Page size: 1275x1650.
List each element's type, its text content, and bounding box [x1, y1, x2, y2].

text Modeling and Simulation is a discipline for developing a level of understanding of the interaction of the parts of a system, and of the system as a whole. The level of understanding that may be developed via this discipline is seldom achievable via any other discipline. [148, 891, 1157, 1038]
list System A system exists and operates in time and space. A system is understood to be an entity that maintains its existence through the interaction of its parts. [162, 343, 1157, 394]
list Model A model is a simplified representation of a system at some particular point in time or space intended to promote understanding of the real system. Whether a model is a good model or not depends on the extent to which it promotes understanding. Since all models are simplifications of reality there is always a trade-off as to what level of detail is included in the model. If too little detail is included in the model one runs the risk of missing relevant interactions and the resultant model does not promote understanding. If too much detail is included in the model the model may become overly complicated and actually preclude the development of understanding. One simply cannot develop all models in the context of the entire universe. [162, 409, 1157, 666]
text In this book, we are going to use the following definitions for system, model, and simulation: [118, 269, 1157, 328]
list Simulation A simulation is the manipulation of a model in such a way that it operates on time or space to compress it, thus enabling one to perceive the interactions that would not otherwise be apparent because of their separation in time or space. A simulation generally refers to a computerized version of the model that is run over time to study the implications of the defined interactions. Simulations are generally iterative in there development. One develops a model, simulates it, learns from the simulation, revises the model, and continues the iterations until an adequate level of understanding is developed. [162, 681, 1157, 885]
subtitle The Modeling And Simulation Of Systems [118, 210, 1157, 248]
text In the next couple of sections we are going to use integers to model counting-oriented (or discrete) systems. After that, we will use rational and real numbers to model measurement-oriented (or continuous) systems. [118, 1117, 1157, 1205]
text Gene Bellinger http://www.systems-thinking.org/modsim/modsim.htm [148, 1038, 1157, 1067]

Work item ::
Every record in the listing above is to be copied exactly.

Response to this exercise ::
Page size: 1275x1650.
List each element's type, its text content, and bounding box [x1, y1, x2, y2].

text Modeling and Simulation is a discipline for developing a level of understanding of the interaction of the parts of a system, and of the system as a whole. The level of understanding that may be developed via this discipline is seldom achievable via any other discipline. [148, 891, 1157, 1038]
list System A system exists and operates in time and space. A system is understood to be an entity that maintains its existence through the interaction of its parts. [162, 343, 1157, 394]
list Model A model is a simplified representation of a system at some particular point in time or space intended to promote understanding of the real system. Whether a model is a good model or not depends on the extent to which it promotes understanding. Since all models are simplifications of reality there is always a trade-off as to what level of detail is included in the model. If too little detail is included in the model one runs the risk of missing relevant interactions and the resultant model does not promote understanding. If too much detail is included in the model the model may become overly complicated and actually preclude the development of understanding. One simply cannot develop all models in the context of the entire universe. [162, 409, 1157, 666]
text In this book, we are going to use the following definitions for system, model, and simulation: [118, 269, 1157, 328]
list Simulation A simulation is the manipulation of a model in such a way that it operates on time or space to compress it, thus enabling one to perceive the interactions that would not otherwise be apparent because of their separation in time or space. A simulation generally refers to a computerized version of the model that is run over time to study the implications of the defined interactions. Simulations are generally iterative in there development. One develops a model, simulates it, learns from the simulation, revises the model, and continues the iterations until an adequate level of understanding is developed. [162, 681, 1157, 885]
subtitle The Modeling And Simulation Of Systems [118, 210, 1157, 248]
text In the next couple of sections we are going to use integers to model counting-oriented (or discrete) systems. After that, we will use rational and real numbers to model measurement-oriented (or continuous) systems. [118, 1117, 1157, 1205]
text Gene Bellinger http://www.systems-thinking.org/modsim/modsim.htm [148, 1038, 1157, 1067]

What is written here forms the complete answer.